I had not intended to pick this up, but a few weeks before release I changed my mind and put an order in at my local comic shop. It’s an artifact edition, meaning no complete issues but whatever art could be located. That makes it difficult to read the book and get anything akin to a story out of it and more on an art book page flipping experience. While I’ve been reading comics since these hit the stand my only affinity for the material were the Al Williamson drawn adaptations.
Standouts are the Michael Golden pages from issue 38 and the foldout Howard Chaykin poster: these were worth the price alone. Chaykin’s credits vary with every issue, moving from penciler to layouts and then breakdowns.

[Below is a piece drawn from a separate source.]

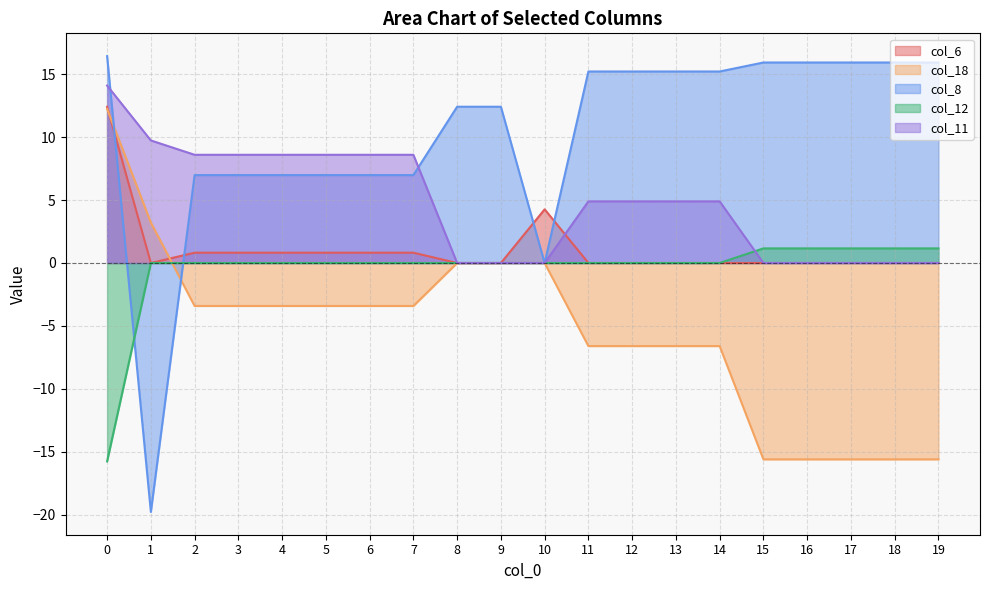

At how many categories does at least one series exceed -17?

20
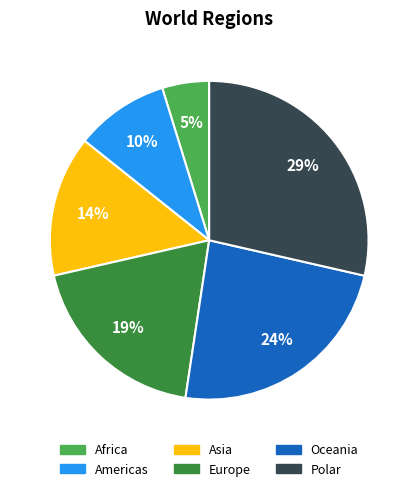

Does any single category account for the majority?

No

Outside of issue 1 it’s hard to see any Chaykin at all in the art.
A slew of credits this time around: editor, assistant editor, associate editor, proofreader and designer. Someone in there did the scanning. Proofreading is an interesting credit since the book contains no introduction, foreword, afterword or biography. The only text I could find outside of contents was two paragraphs about Pizzazz.

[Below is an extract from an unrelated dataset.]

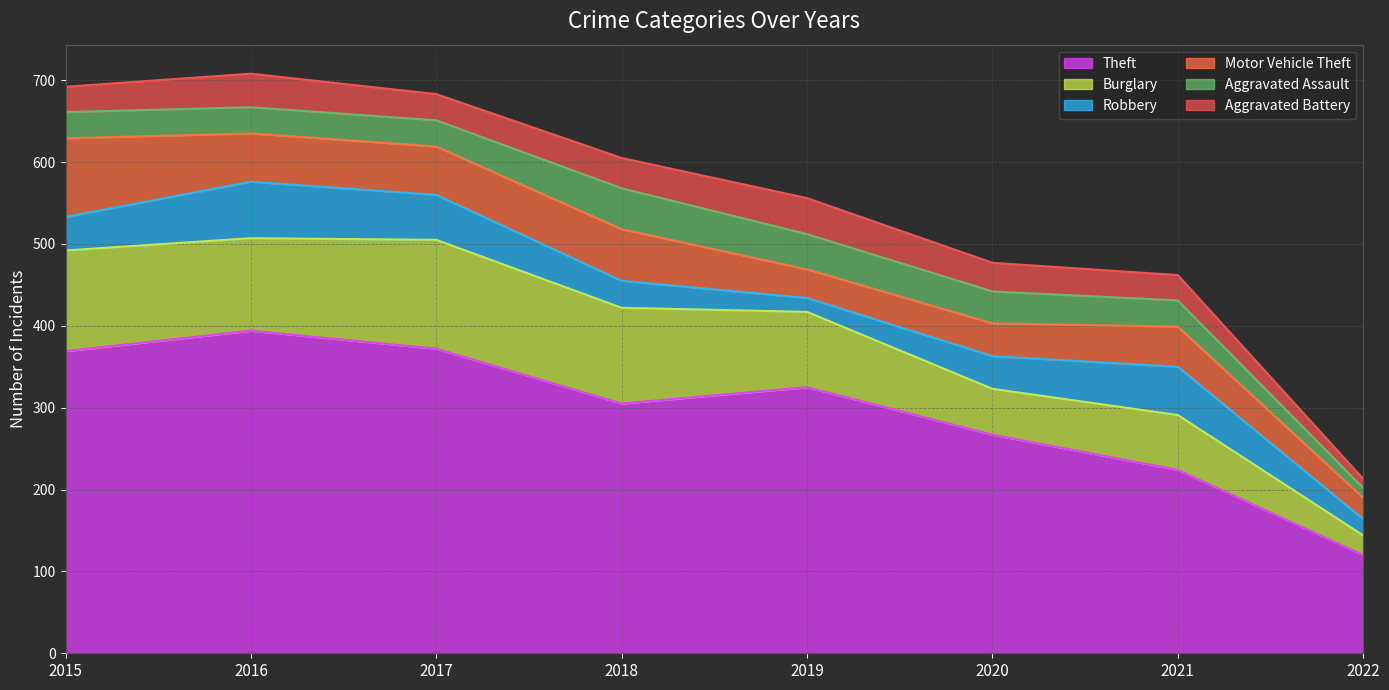

After their last crossing, which series has the higher values: Motor Vehicle Theft or Robbery?

Motor Vehicle Theft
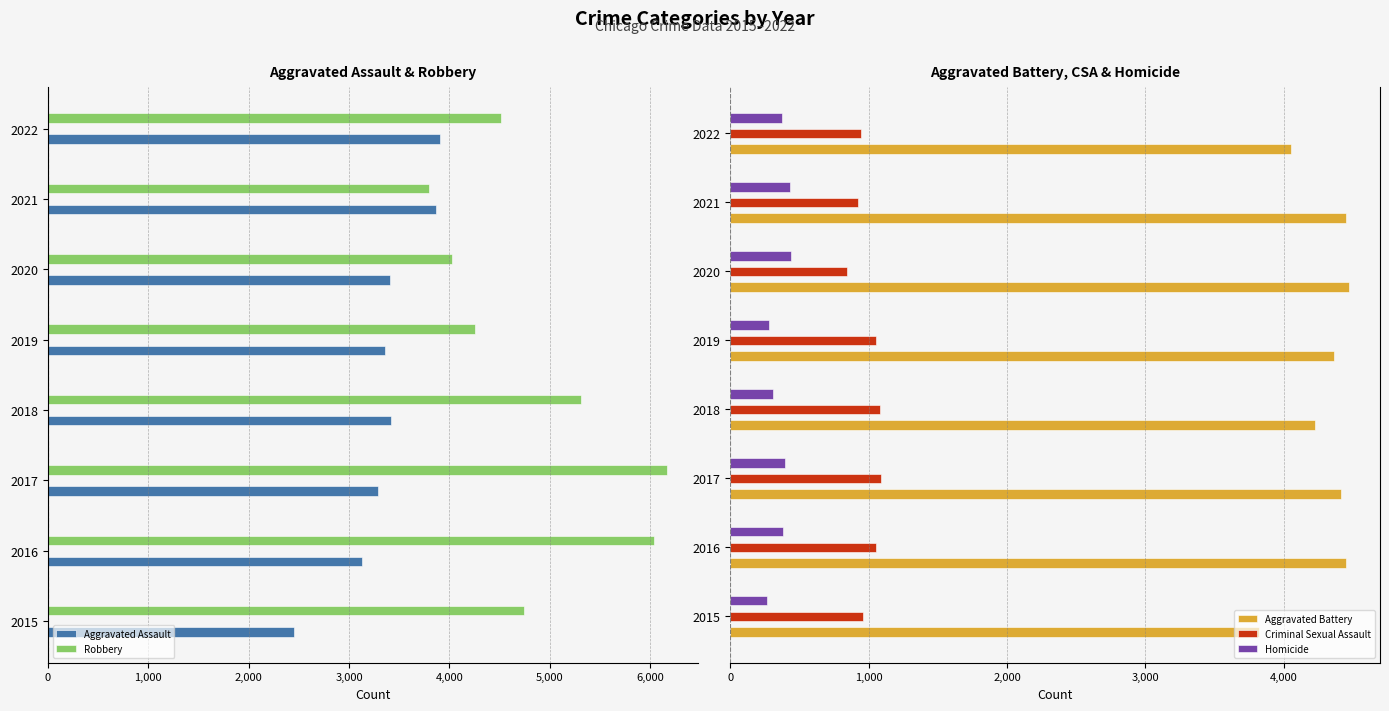

What is the maximum value for Criminal Sexual Assault?

1088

The other oddity is the inclusion of five covers not scanned from original art but included “for the sake of their historical importance”. No mention of what that historical importance is unfortunately.

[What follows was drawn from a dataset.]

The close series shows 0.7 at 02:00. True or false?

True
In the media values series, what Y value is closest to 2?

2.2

A pleasant mix to the pages are those coloured by Steve Oliff; while he isn’t credited in the table of contents his name appears on the pages themselves. Unfortunately there’s no indication of why these were coloured directly on the pages while others weren’t.
Scan quality is excellent overall; a few pages were slightly off but only on careful study. The thanks section includes thirty-three names so the material is coming from a large pool. Aging varies greatly, with heavy to absent yellowing visible, along with a fair amount of cruft that’s makes for an authentic original art experience.
Blacks vary greatly as well but that’s more to the choice of inks used on the page then the scanning.
Design by Serban Cristescu is concise, uniform and appealing. The use of the dark backgrounds and red line throughout present a unified package.Endpapers are blown up panels, and there are no issue dividers, just the table of contents and gallery listing.
The volume came shrink wrapped in its cardboard case with a small colour sales sticker. Sewn binding, heavy paper stock make for a well designed and produced book.